RECORD EXCERPTS »
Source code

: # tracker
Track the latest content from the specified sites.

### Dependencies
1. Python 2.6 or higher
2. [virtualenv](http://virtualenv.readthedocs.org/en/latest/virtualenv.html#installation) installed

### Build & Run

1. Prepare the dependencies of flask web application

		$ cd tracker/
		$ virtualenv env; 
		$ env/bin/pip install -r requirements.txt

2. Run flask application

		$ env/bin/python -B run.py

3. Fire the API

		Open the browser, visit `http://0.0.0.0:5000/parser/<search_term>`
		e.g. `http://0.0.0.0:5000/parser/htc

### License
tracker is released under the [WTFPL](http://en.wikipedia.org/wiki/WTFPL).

ASSIGNMENT »
For the records above, state how many lines contain "tracker", and nothing more.

EXERCISE ANSWER »
3